Functional characterization of fish neuroglobin: Zebrafish neuroglobin is highly expressed in amacrine cells after optic nerve injury and can translocate into ZF4 cells

Neuroglobin (Ngb) is a recently discovered vertebrate heme protein that is expressed in the brain and can reversibly bind oxygen. Mammalian Ngb is involved in neuroprotection under conditions of oxidative stress, such as ischemia and reperfusion. We previously found that zebrafish Ngb can penetrate the mammalian cell membrane. In the present study, we investigated the functional characteristics of fish Ngb by using the zebrafish cell line ZF4 and zebrafish retina. We found that zebrafish Ngb translocates into ZF4 cells, but cannot protect ZF4 cells against cell death induced by hydrogen peroxide. Furthermore, we demonstrated that a chimeric ZHHH Ngb protein, in which module M1 of human Ngb is replaced by that of zebrafish, is a cell-membrane-penetrating protein that can protect ZF4 cells against hydrogen peroxide exposure.
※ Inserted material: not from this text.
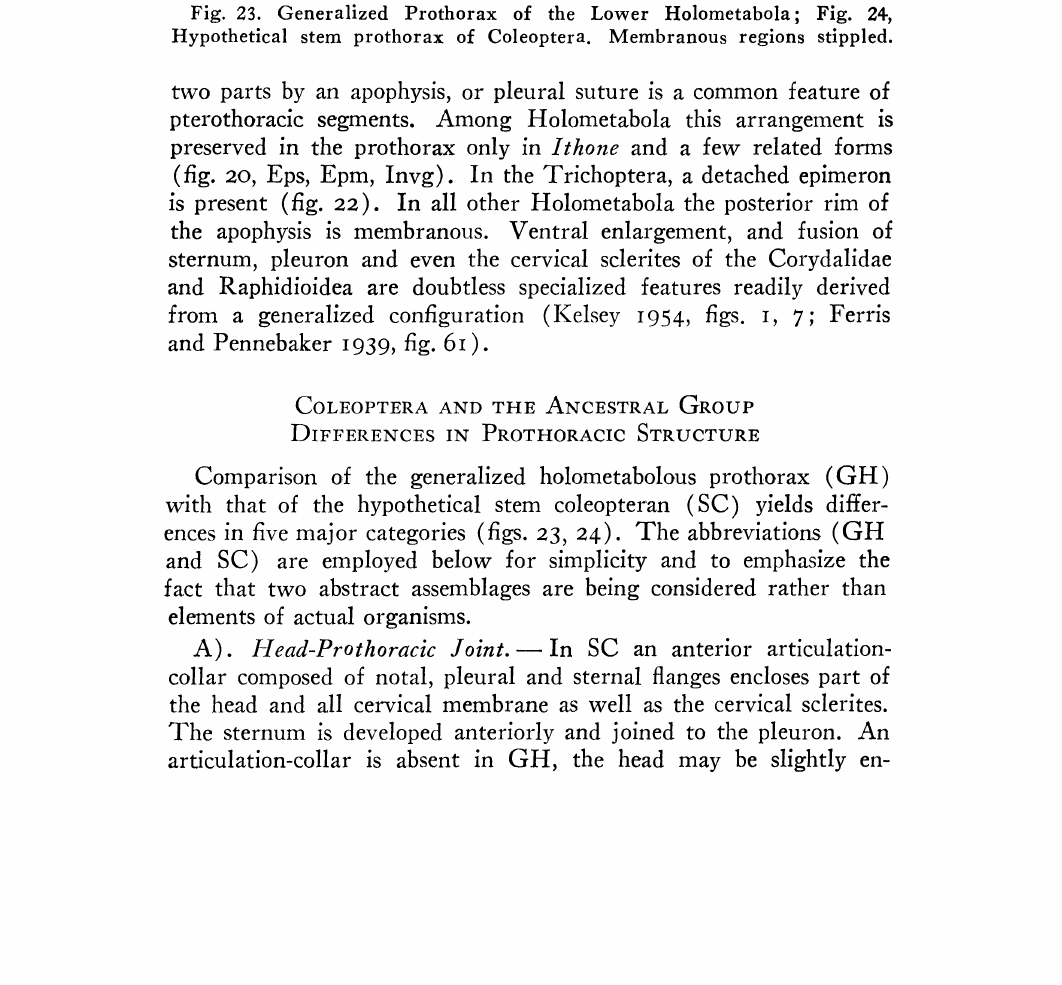
Fig. 23. Generalized Prothorax of the Lower Holometabola; Fig. 24, Hypothetical stem prothorax of Coleoptera. Membranous regions stippled. two parts by an apophysis, or pleural suture is a common feature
Moreover, we investigated the localization of Ngb mRNA and protein in zebrafish retina and found that Ngb mRNA is expressed in amacrine cells in the inner nuclear layer and is significantly increased in amacrine cells 3 days after optic nerve injury. Immunohistochemical studies clarified that Ngb protein levels were increased in both amacrine cells and presynaptic regions in the inner plexiform layer after nerve injury. Taken together, we hypothesize that fish Ngb, whose expression is upregulated in amacrine cells after optic nerve injury, might be released from amacrine cells, translocate into neighboring ganglion cells, and function in the early stage of optic nerve regeneration. This article is part of a Special Issue entitled: Oxygen Binding and Sensing Proteins.